■ What is being asked
Pictures excluded, copy all of the data below exactly.

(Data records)
▼▼▼

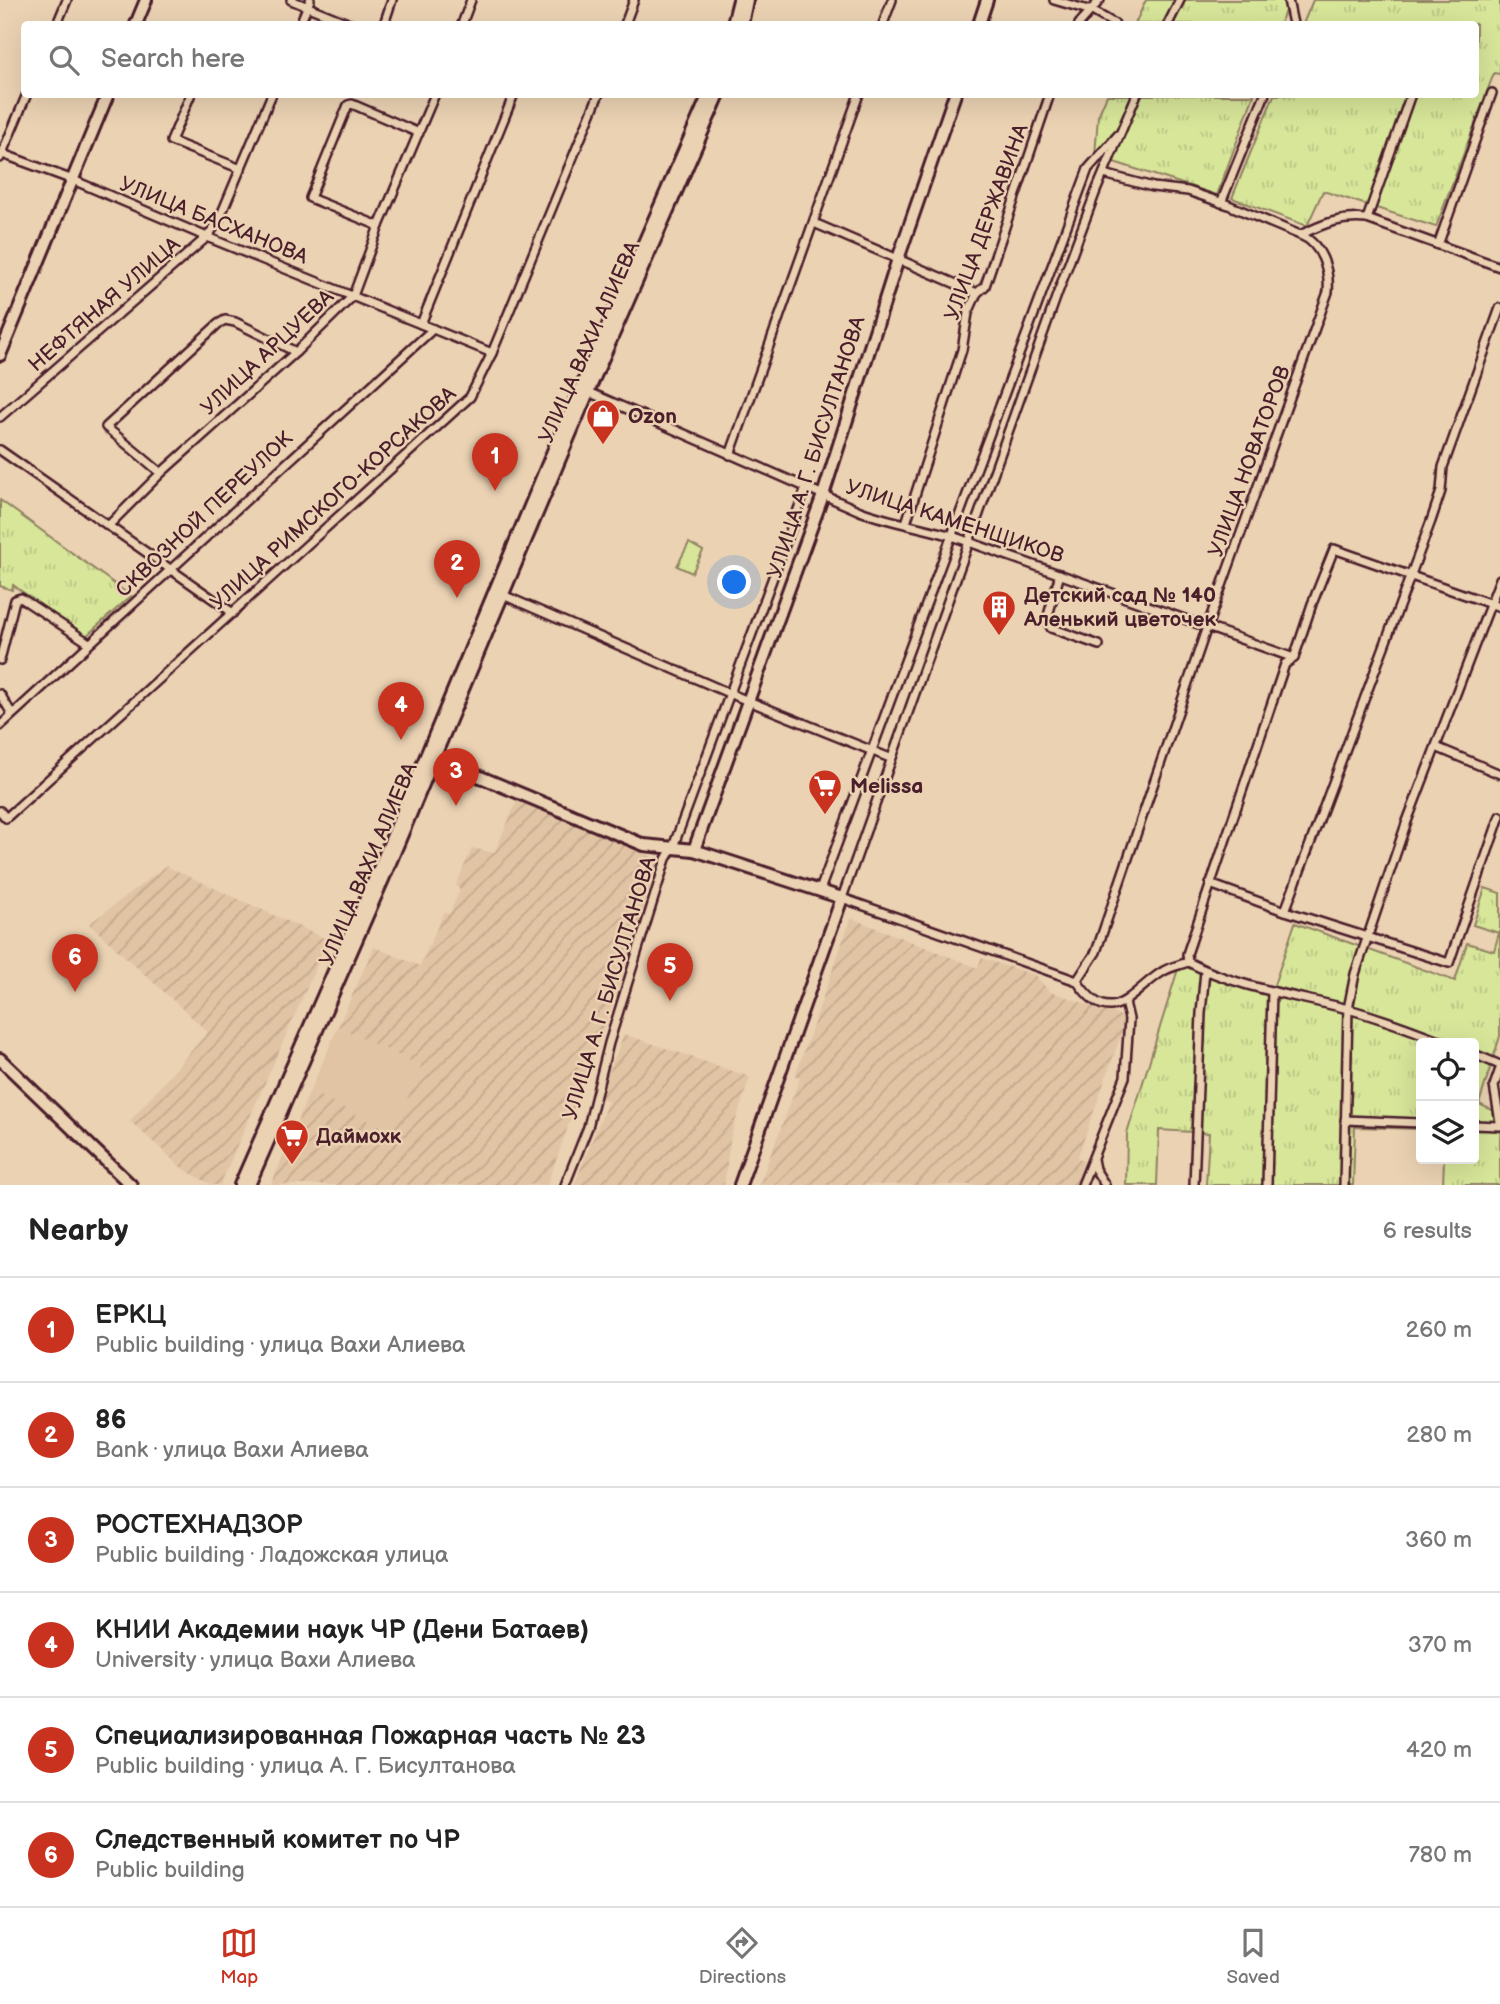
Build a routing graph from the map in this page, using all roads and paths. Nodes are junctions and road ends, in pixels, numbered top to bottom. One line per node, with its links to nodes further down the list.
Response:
1 (67, 0): 17 (street)
2 (146, 0): 18 (main road)
3 (291, 0): 15 (street)
4 (392, 0): 21 (street)
5 (471, 0): 22 (street)
6 (634, 0): 23 (street)
7 (738, 0): 24 (main road)
8 (747, 0): 25 (main road)
9 (892, 0): 26 (street)
10 (987, 0): 27 (main road)
11 (1054, 0): 16 (street)
12 (1100, 0): 16 (street)
13 (1180, 0): 30 (street)
14 (1288, 0): 31 (street)
15 (309, 3): 19 (street); 20 (street)
16 (1092, 11): 28 (street); 29 (street)
17 (58, 21)
18 (137, 21)
19 (301, 21)
20 (344, 21)
21 (385, 21)
22 (463, 21)
23 (626, 21)
24 (734, 21)
25 (743, 21)
26 (884, 21)
27 (980, 21)
28 (1082, 21)
29 (1110, 21)
30 (1170, 21)
31 (1292, 21)
32 (1492, 93): 60 (street)
33 (25, 98): 50 (street)
34 (106, 98): 53 (main road)
35 (189, 98): 51 (street)
36 (270, 98): 51 (street, НЕФТЯНАЯ УЛИЦА)
37 (433, 98): 49 (street, УЛИЦА АРЦУЕВА)
38 (512, 98): 66 (street)
39 (597, 98): 69 (street, УЛИЦА РИМСКОГО-КОРСАКОВА)
40 (707, 98): 71 (main road, УЛИЦА ВАХИ АЛИЕВА)
41 (717, 98): 71 (main road, УЛИЦА ВАХИ АЛИЕВА)
42 (858, 98): 56 (street)
43 (954, 98): 61 (main road, УЛИЦА А. Г. БИСУЛТАНОВА)
44 (1049, 98): 63 (street, УЛИЦА ДЕРЖАВИНА)
45 (1135, 98): 48 (street)
46 (1263, 98): 54 (street)
47 (1410, 98): 55 (street)
48 (1124, 128): 52 (street); 80 (street)
49 (419, 133): 57 (street, УЛИЦА АРЦУЕВА); 57 (street)
50 (1, 155): 53 (street, УЛИЦА БАСХАНОВА)
51 (241, 169): 59 (street, НЕФТЯНАЯ УЛИЦА)
52 (1104, 174): 54 (street); 81 (street)
53 (73, 180): 59 (street, УЛИЦА БАСХАНОВА); 70 (main road)
54 (1222, 203): 58 (street)
55 (1367, 219): 58 (street); 60 (street)
56 (814, 223): 61 (street); 74 (street)
57 (379, 226): 64 (street, УЛИЦА АРЦУЕВА)
58 (1300, 235): 90 (street, УЛИЦА НОВАТОРОВ)
59 (207, 237): 64 (street, УЛИЦА БАСХАНОВА); 72 (street, НЕФТЯНАЯ УЛИЦА)
60 (1438, 245): 62 (street)
61 (898, 259): 63 (street); 77 (main road, УЛИЦА А. Г. БИСУЛТАНОВА)
62 (1500, 267)
63 (977, 293): 78 (street, УЛИЦА ДЕРЖАВИНА)
64 (353, 296): 66 (street, УЛИЦА БАСХАНОВА); 68 (street, УЛИЦА АРЦУЕВА)
65 (1500, 308): 84 (street)
66 (421, 324): 67 (street, УЛИЦА БАСХАНОВА)
67 (433, 329): 69 (street, УЛИЦА БАСХАНОВА); 82 (street, СКВОЗНОЙ ПЕРЕУЛОК)
68 (296, 352): 75 (street, УЛИЦА АРЦУЕВА); 75 (street)
69 (492, 353): 89 (street, УЛИЦА РИМСКОГО-КОРСАКОВА)
70 (0, 355)
71 (584, 390): 74 (street, УЛИЦА КАМЕНЩИКОВ); 86 (main road, УЛИЦА ВАХИ АЛИЕВА); 102 (main road, УЛИЦА ВАХИ АЛИЕВА)
72 (0, 417)
73 (0, 450): 79 (street)
74 (730, 455): 76 (street, УЛИЦА КАМЕНЩИКОВ)
75 (161, 473): 79 (street, УЛИЦА АРЦУЕВА)
76 (806, 488): 77 (street, УЛИЦА КАМЕНЩИКОВ); 96 (street, УЛИЦА А. Г. БИСУЛТАНОВА)
77 (823, 495): 78 (street, УЛИЦА КАМЕНЩИКОВ); 97 (main road, УЛИЦА А. Г. БИСУЛТАНОВА)
78 (906, 523): 80 (street, УЛИЦА КАМЕНЩИКОВ)
79 (108, 526): 82 (street)
80 (952, 536): 81 (street, УЛИЦА КАМЕНЩИКОВ); 101 (street)
81 (969, 542): 83 (street, УЛИЦА КАМЕНЩИКОВ); 103 (street)
82 (171, 571): 89 (street); 91 (street, СКВОЗНОЙ ПЕРЕУЛОК)
83 (1060, 574): 90 (street, УЛИЦА КАМЕНЩИКОВ); 92 (street)
84 (1409, 576): 87 (street); 93 (street); 112 (street)
85 (1500, 579): 87 (street)
86 (503, 595): 96 (street); 102 (main road, УЛИЦА ВАХИ АЛИЕВА)
87 (1491, 605): 88 (street); 100 (street)
88 (1500, 607)
89 (233, 613): 105 (street, УЛИЦА РИМСКОГО-КОРСАКОВА)
90 (1207, 627): 93 (street, УЛИЦА КАМЕНЩИКОВ); 116 (street, УЛИЦА НОВАТОРОВ)
91 (89, 643): 94 (street); 98 (street, СКВОЗНОЙ ПЕРЕУЛОК)
92 (1100, 645)
93 (1294, 657): 109 (street)
94 (0, 660)
95 (0, 694): 98 (street)
96 (731, 694): 97 (street); 107 (street, УЛИЦА А. Г. БИСУЛТАНОВА)
97 (749, 701): 101 (street); 108 (main road, УЛИЦА А. Г. БИСУЛТАНОВА)
98 (12, 714): 99 (street, СКВОЗНОЙ ПЕРЕУЛОК)
99 (0, 726)
100 (1436, 747): 104 (street); 113 (street)
101 (872, 751): 103 (street); 110 (street)
102 (431, 756): 107 (main road); 131 (main road, УЛИЦА ВАХИ АЛИЕВА); 132 (main road, УЛИЦА ВАХИ АЛИЕВА)
103 (890, 758): 111 (street)
104 (1500, 774)
105 (3, 815)
106 (1500, 816): 113 (street)
107 (673, 847): 108 (main road); 133 (street, УЛИЦА А. Г. БИСУЛТАНОВА)
108 (694, 850): 110 (main road)
109 (1210, 884): 112 (street); 114 (street)
110 (820, 890): 111 (main road)
111 (842, 898): 116 (street); 134 (main road)
112 (1285, 911): 113 (street)
113 (1367, 937): 119 (street)
114 (1188, 962): 115 (street); 118 (street)
115 (1205, 971): 117 (street); 137 (street)
116 (1077, 981): 118 (street)
117 (1272, 991): 119 (street); 138 (street)
118 (1125, 1002): 129 (street)
119 (1348, 1009): 120 (street); 125 (street)
120 (1434, 1038)
121 (1479, 1056): 123 (street)
122 (0, 1059): 130 (main road)
123 (1500, 1067): 124 (street)
124 (1497, 1087): 127 (street)
125 (1345, 1120): 126 (street); 139 (street)
126 (1416, 1123)
127 (1500, 1124): 128 (street)
128 (1479, 1125)
129 (1093, 1158): 135 (street); 136 (street)
130 (131, 1185)
131 (240, 1185)
132 (249, 1185)
133 (565, 1185)
134 (740, 1185)
135 (1082, 1185)
136 (1105, 1185)
137 (1194, 1185)
138 (1267, 1185)
139 (1344, 1185)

▲▲▲

■ Result of this task
Build a routing graph from the map in this page, using all roads and paths. Nodes are junctions and road ends, in pixels, numbered top to bottom. One line per node, with its links to nodes further down the list.
Response:
1 (67, 0): 17 (street)
2 (146, 0): 18 (main road)
3 (291, 0): 15 (street)
4 (392, 0): 21 (street)
5 (471, 0): 22 (street)
6 (634, 0): 23 (street)
7 (738, 0): 24 (main road)
8 (747, 0): 25 (main road)
9 (892, 0): 26 (street)
10 (987, 0): 27 (main road)
11 (1054, 0): 16 (street)
12 (1100, 0): 16 (street)
13 (1180, 0): 30 (street)
14 (1288, 0): 31 (street)
15 (309, 3): 19 (street); 20 (street)
16 (1092, 11): 28 (street); 29 (street)
17 (58, 21)
18 (137, 21)
19 (301, 21)
20 (344, 21)
21 (385, 21)
22 (463, 21)
23 (626, 21)
24 (734, 21)
25 (743, 21)
26 (884, 21)
27 (980, 21)
28 (1082, 21)
29 (1110, 21)
30 (1170, 21)
31 (1292, 21)
32 (1492, 93): 60 (street)
33 (25, 98): 50 (street)
34 (106, 98): 53 (main road)
35 (189, 98): 51 (street)
36 (270, 98): 51 (street, НЕФТЯНАЯ УЛИЦА)
37 (433, 98): 49 (street, УЛИЦА АРЦУЕВА)
38 (512, 98): 66 (street)
39 (597, 98): 69 (street, УЛИЦА РИМСКОГО-КОРСАКОВА)
40 (707, 98): 71 (main road, УЛИЦА ВАХИ АЛИЕВА)
41 (717, 98): 71 (main road, УЛИЦА ВАХИ АЛИЕВА)
42 (858, 98): 56 (street)
43 (954, 98): 61 (main road, УЛИЦА А. Г. БИСУЛТАНОВА)
44 (1049, 98): 63 (street, УЛИЦА ДЕРЖАВИНА)
45 (1135, 98): 48 (street)
46 (1263, 98): 54 (street)
47 (1410, 98): 55 (street)
48 (1124, 128): 52 (street); 80 (street)
49 (419, 133): 57 (street, УЛИЦА АРЦУЕВА); 57 (street)
50 (1, 155): 53 (street, УЛИЦА БАСХАНОВА)
51 (241, 169): 59 (street, НЕФТЯНАЯ УЛИЦА)
52 (1104, 174): 54 (street); 81 (street)
53 (73, 180): 59 (street, УЛИЦА БАСХАНОВА); 70 (main road)
54 (1222, 203): 58 (street)
55 (1367, 219): 58 (street); 60 (street)
56 (814, 223): 61 (street); 74 (street)
57 (379, 226): 64 (street, УЛИЦА АРЦУЕВА)
58 (1300, 235): 90 (street, УЛИЦА НОВАТОРОВ)
59 (207, 237): 64 (street, УЛИЦА БАСХАНОВА); 72 (street, НЕФТЯНАЯ УЛИЦА)
60 (1438, 245): 62 (street)
61 (898, 259): 63 (street); 77 (main road, УЛИЦА А. Г. БИСУЛТАНОВА)
62 (1500, 267)
63 (977, 293): 78 (street, УЛИЦА ДЕРЖАВИНА)
64 (353, 296): 66 (street, УЛИЦА БАСХАНОВА); 68 (street, УЛИЦА АРЦУЕВА)
65 (1500, 308): 84 (street)
66 (421, 324): 67 (street, УЛИЦА БАСХАНОВА)
67 (433, 329): 69 (street, УЛИЦА БАСХАНОВА); 82 (street, СКВОЗНОЙ ПЕРЕУЛОК)
68 (296, 352): 75 (street, УЛИЦА АРЦУЕВА); 75 (street)
69 (492, 353): 89 (street, УЛИЦА РИМСКОГО-КОРСАКОВА)
70 (0, 355)
71 (584, 390): 74 (street, УЛИЦА КАМЕНЩИКОВ); 86 (main road, УЛИЦА ВАХИ АЛИЕВА); 102 (main road, УЛИЦА ВАХИ АЛИЕВА)
72 (0, 417)
73 (0, 450): 79 (street)
74 (730, 455): 76 (street, УЛИЦА КАМЕНЩИКОВ)
75 (161, 473): 79 (street, УЛИЦА АРЦУЕВА)
76 (806, 488): 77 (street, УЛИЦА КАМЕНЩИКОВ); 96 (street, УЛИЦА А. Г. БИСУЛТАНОВА)
77 (823, 495): 78 (street, УЛИЦА КАМЕНЩИКОВ); 97 (main road, УЛИЦА А. Г. БИСУЛТАНОВА)
78 (906, 523): 80 (street, УЛИЦА КАМЕНЩИКОВ)
79 (108, 526): 82 (street)
80 (952, 536): 81 (street, УЛИЦА КАМЕНЩИКОВ); 101 (street)
81 (969, 542): 83 (street, УЛИЦА КАМЕНЩИКОВ); 103 (street)
82 (171, 571): 89 (street); 91 (street, СКВОЗНОЙ ПЕРЕУЛОК)
83 (1060, 574): 90 (street, УЛИЦА КАМЕНЩИКОВ); 92 (street)
84 (1409, 576): 87 (street); 93 (street); 112 (street)
85 (1500, 579): 87 (street)
86 (503, 595): 96 (street); 102 (main road, УЛИЦА ВАХИ АЛИЕВА)
87 (1491, 605): 88 (street); 100 (street)
88 (1500, 607)
89 (233, 613): 105 (street, УЛИЦА РИМСКОГО-КОРСАКОВА)
90 (1207, 627): 93 (street, УЛИЦА КАМЕНЩИКОВ); 116 (street, УЛИЦА НОВАТОРОВ)
91 (89, 643): 94 (street); 98 (street, СКВОЗНОЙ ПЕРЕУЛОК)
92 (1100, 645)
93 (1294, 657): 109 (street)
94 (0, 660)
95 (0, 694): 98 (street)
96 (731, 694): 97 (street); 107 (street, УЛИЦА А. Г. БИСУЛТАНОВА)
97 (749, 701): 101 (street); 108 (main road, УЛИЦА А. Г. БИСУЛТАНОВА)
98 (12, 714): 99 (street, СКВОЗНОЙ ПЕРЕУЛОК)
99 (0, 726)
100 (1436, 747): 104 (street); 113 (street)
101 (872, 751): 103 (street); 110 (street)
102 (431, 756): 107 (main road); 131 (main road, УЛИЦА ВАХИ АЛИЕВА); 132 (main road, УЛИЦА ВАХИ АЛИЕВА)
103 (890, 758): 111 (street)
104 (1500, 774)
105 (3, 815)
106 (1500, 816): 113 (street)
107 (673, 847): 108 (main road); 133 (street, УЛИЦА А. Г. БИСУЛТАНОВА)
108 (694, 850): 110 (main road)
109 (1210, 884): 112 (street); 114 (street)
110 (820, 890): 111 (main road)
111 (842, 898): 116 (street); 134 (main road)
112 (1285, 911): 113 (street)
113 (1367, 937): 119 (street)
114 (1188, 962): 115 (street); 118 (street)
115 (1205, 971): 117 (street); 137 (street)
116 (1077, 981): 118 (street)
117 (1272, 991): 119 (street); 138 (street)
118 (1125, 1002): 129 (street)
119 (1348, 1009): 120 (street); 125 (street)
120 (1434, 1038)
121 (1479, 1056): 123 (street)
122 (0, 1059): 130 (main road)
123 (1500, 1067): 124 (street)
124 (1497, 1087): 127 (street)
125 (1345, 1120): 126 (street); 139 (street)
126 (1416, 1123)
127 (1500, 1124): 128 (street)
128 (1479, 1125)
129 (1093, 1158): 135 (street); 136 (street)
130 (131, 1185)
131 (240, 1185)
132 (249, 1185)
133 (565, 1185)
134 (740, 1185)
135 (1082, 1185)
136 (1105, 1185)
137 (1194, 1185)
138 (1267, 1185)
139 (1344, 1185)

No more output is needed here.